Background in generating or utilizing synthetic robotic data via simulation (Omniverse, MuJoCo).
Experience integrating spatial awareness or tactile data representations (e.g., Fourier encoding) into visual pipelines.

Responsibilities

Architect highly efficient, scalable pipelines to ingest, decode, and synchronously process thousands of hours of high-resolution egocentric video alongside rich sensor streams (IMUs, force-torque sensors, tactile pads, and joint proprioception).
Develop sophisticated post-processing algorithms to analyze force interactions and infer unobservable or missing states from raw data. This includes calibrating and cleaning direct force-aware data collections, estimating contact forces from object deformation, tracking occluded objects during complex manipulation, or applying inverse kinematics to fill in missing joint trajectories.
Develop algorithms to translate 3D human hand tracking, wrist motion, and pose estimation into the specific 6DoF/joint-space coordinates of our humanoid’s end-effectors, relying on sensor fusion to ensure absolute precision.

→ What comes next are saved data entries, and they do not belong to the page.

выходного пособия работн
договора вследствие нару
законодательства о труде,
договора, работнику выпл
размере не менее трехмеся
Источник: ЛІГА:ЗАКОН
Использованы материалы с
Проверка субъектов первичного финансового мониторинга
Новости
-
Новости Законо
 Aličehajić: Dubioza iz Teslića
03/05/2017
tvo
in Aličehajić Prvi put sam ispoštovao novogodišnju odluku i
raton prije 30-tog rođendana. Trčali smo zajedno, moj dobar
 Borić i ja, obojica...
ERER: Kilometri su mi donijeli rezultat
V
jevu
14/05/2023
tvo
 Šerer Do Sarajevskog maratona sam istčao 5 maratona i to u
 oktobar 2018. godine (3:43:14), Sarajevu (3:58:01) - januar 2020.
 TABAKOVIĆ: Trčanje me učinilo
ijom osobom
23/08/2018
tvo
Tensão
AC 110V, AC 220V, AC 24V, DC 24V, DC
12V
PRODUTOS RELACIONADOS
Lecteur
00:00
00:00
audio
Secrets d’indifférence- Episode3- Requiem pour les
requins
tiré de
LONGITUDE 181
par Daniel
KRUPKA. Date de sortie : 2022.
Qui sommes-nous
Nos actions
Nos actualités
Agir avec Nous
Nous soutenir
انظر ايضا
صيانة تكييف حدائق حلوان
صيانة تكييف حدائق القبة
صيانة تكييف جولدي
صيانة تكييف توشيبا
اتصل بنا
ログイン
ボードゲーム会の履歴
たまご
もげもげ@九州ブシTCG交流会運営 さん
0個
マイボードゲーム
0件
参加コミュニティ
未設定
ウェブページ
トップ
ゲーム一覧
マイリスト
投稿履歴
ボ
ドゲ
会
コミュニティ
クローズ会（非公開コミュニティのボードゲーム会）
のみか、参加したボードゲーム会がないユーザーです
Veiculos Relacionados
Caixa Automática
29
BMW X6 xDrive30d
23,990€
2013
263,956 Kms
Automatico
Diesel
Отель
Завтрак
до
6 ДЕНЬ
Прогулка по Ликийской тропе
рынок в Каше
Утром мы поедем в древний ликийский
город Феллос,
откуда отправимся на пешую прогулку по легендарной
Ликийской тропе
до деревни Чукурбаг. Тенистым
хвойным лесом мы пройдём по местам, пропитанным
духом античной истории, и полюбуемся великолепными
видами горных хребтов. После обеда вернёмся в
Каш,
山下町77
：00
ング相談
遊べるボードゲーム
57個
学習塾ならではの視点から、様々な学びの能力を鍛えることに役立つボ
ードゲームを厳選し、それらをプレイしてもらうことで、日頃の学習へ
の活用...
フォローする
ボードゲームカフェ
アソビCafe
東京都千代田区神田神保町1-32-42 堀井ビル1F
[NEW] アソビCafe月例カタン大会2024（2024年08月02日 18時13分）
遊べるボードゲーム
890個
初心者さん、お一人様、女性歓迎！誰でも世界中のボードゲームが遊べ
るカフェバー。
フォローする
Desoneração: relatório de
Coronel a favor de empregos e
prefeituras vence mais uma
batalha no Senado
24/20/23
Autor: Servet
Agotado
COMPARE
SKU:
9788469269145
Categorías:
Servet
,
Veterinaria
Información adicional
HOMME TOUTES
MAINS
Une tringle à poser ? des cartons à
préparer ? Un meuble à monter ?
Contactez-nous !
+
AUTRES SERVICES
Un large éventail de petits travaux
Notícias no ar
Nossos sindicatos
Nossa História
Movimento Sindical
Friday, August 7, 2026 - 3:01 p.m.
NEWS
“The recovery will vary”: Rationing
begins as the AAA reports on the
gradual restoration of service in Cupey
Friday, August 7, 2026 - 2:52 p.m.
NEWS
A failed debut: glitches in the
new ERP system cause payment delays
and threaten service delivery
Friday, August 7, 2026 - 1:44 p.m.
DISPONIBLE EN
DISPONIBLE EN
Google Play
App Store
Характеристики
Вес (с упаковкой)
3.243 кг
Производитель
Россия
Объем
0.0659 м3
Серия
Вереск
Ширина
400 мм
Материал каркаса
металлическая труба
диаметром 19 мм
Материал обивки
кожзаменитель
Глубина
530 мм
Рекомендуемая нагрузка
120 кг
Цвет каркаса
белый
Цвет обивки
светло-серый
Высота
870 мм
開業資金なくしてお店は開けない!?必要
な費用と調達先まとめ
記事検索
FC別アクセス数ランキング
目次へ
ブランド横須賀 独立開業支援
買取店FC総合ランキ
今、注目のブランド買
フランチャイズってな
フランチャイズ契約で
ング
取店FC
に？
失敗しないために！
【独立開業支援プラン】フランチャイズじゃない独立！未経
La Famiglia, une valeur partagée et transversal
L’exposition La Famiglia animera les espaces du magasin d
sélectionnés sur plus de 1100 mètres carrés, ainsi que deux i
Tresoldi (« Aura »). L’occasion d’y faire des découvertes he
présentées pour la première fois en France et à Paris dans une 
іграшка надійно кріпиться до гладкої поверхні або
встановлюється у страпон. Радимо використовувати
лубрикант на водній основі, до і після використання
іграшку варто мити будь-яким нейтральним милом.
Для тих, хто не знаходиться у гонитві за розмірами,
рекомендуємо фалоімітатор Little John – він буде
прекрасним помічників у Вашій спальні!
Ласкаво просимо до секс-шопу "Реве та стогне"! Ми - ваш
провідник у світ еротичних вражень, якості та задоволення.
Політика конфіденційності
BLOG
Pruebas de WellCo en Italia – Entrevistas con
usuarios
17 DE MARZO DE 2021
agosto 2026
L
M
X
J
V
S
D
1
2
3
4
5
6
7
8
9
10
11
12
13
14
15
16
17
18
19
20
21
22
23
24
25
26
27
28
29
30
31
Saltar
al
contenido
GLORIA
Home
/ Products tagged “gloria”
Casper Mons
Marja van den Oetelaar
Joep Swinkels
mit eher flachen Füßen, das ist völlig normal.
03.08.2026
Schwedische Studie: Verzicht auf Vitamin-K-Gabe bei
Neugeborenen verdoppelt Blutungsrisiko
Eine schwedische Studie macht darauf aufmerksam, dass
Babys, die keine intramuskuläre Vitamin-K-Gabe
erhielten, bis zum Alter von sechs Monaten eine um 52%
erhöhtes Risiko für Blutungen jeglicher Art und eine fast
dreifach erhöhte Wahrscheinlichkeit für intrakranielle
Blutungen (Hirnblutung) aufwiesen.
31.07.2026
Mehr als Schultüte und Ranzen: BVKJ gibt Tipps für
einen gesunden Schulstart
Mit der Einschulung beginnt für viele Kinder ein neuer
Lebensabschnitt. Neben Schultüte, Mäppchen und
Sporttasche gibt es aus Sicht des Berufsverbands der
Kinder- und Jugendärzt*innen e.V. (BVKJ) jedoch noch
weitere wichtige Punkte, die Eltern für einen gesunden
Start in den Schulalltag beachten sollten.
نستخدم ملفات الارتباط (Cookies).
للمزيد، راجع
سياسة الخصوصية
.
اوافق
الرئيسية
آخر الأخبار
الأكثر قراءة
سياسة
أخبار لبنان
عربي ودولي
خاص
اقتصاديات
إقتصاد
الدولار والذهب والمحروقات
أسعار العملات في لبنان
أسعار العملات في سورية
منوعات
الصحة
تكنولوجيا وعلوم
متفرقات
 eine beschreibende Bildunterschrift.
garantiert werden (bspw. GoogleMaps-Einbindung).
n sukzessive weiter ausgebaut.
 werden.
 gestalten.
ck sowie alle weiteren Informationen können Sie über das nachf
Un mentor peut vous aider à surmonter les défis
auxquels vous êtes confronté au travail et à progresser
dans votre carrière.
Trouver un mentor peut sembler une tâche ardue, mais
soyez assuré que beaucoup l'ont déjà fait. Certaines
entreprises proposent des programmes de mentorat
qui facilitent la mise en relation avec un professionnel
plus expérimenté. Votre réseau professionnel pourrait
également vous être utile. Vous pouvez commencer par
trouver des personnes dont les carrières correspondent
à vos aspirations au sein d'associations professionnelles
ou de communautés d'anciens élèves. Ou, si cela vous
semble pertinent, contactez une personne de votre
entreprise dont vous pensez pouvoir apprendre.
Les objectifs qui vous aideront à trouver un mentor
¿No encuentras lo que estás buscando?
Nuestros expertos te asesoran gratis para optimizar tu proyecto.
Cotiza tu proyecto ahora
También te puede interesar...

Implement robust data augmentation strategies (spatial transformations, temporal scaling, synthetic viewpoints, and sensor noise injection) to expand expert trajectories and improve the robustness of our learning models.
Work closely with the Hardware Teleoperation Team (UMI & Console operators) to perfectly align human-robot play-data (haptics, force profiles, video, audio, telemetry) with large-scale pre-training datasets.